RAW DATA ▸
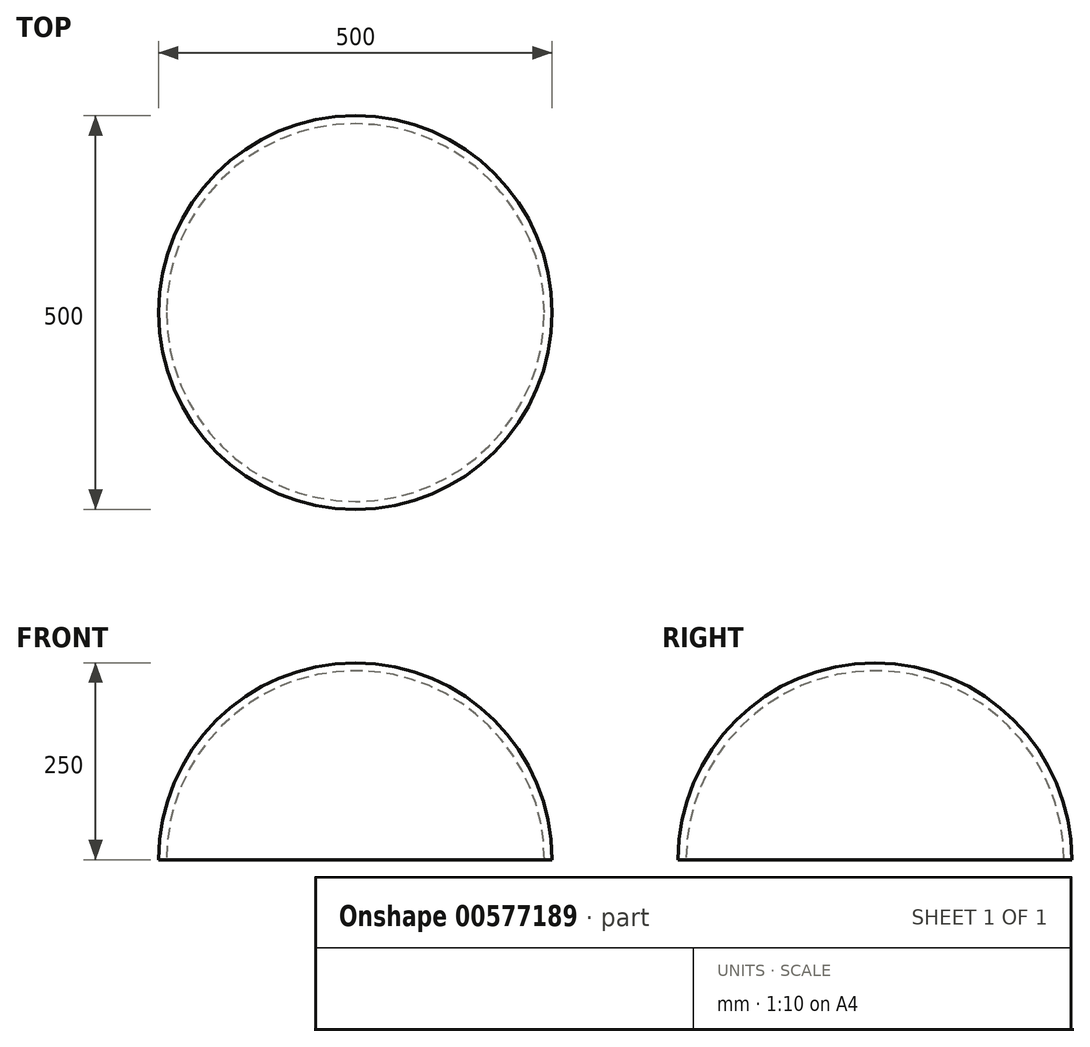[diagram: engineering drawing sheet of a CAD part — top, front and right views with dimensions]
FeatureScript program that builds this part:
annotation { "Feature Type Name" : "Feature", "Feature Type Description" : "" }
export const myFeature = defineFeature(function(context is Context, id is Id, definition is map)
    precondition{}
    {
        {
            var Q0;
            Q0=qCreatedBy(makeId("Top.planeOp"),FACE);
            var sketch = newSketch(context, id + "F0", { "sketchPlane" : qUnion([Q0])});
            skArc(sketch, "E0", {"start": v(240, 0) * mm, "mid": v(0, 240) * mm, "end": v(-240, 0) * mm});
            skArc(sketch, "E1", {"start": v(250, 0) * mm, "mid": v(0, 250) * mm, "end": v(-250, 0) * mm});
            skLineSegment(sketch, "E2", {"start": v(-250, 0) * mm, "end": v(-240, 0) * mm});
            skLineSegment(sketch, "E3", {"start": v(240, 0) * mm, "end": v(250, 0) * mm});
            skSolve(sketch);
        }
        {
            var Q0;
            Q0 = qSketchRegion(id + "F0", true);
            var Q1;
            Q1=sQuery(id+"F0.wireOp",EDGE,"E2");
            revolve(context, id + "F1", {"entities" : qUnion([Q0]), "axis" : qUnion([Q1]), "revolveType" : RevolveType.ONE_DIRECTION, "angle" : 180 * degree});
        }
        {
            var Q0;
            Q0=qCreatedBy(makeId("Top.planeOp"),FACE);
            cPlane(context, id + "F2", {"entities" : qUnion([Q0]), "cplaneType" : CPlaneType.OFFSET, "offset" : 300 * mm, "width" : 150 * mm, "height" : 150 * mm});
        }
    });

DIRECTION ▸
Copy all the records above line for line, leaving out the pictures.

TASK SOLUTION ▸
[diagram: engineering drawing sheet of a CAD part — top, front and right views with dimensions]
FeatureScript program that builds this part:
annotation { "Feature Type Name" : "Feature", "Feature Type Description" : "" }
export const myFeature = defineFeature(function(context is Context, id is Id, definition is map)
    precondition{}
    {
        {
            var Q0;
            Q0=qCreatedBy(makeId("Top.planeOp"),FACE);
            var sketch = newSketch(context, id + "F0", { "sketchPlane" : qUnion([Q0])});
            skArc(sketch, "E0", {"start": v(240, 0) * mm, "mid": v(0, 240) * mm, "end": v(-240, 0) * mm});
            skArc(sketch, "E1", {"start": v(250, 0) * mm, "mid": v(0, 250) * mm, "end": v(-250, 0) * mm});
            skLineSegment(sketch, "E2", {"start": v(-250, 0) * mm, "end": v(-240, 0) * mm});
            skLineSegment(sketch, "E3", {"start": v(240, 0) * mm, "end": v(250, 0) * mm});
            skSolve(sketch);
        }
        {
            var Q0;
            Q0 = qSketchRegion(id + "F0", true);
            var Q1;
            Q1=sQuery(id+"F0.wireOp",EDGE,"E2");
            revolve(context, id + "F1", {"entities" : qUnion([Q0]), "axis" : qUnion([Q1]), "revolveType" : RevolveType.ONE_DIRECTION, "angle" : 180 * degree});
        }
        {
            var Q0;
            Q0=qCreatedBy(makeId("Top.planeOp"),FACE);
            cPlane(context, id + "F2", {"entities" : qUnion([Q0]), "cplaneType" : CPlaneType.OFFSET, "offset" : 300 * mm, "width" : 150 * mm, "height" : 150 * mm});
        }
    });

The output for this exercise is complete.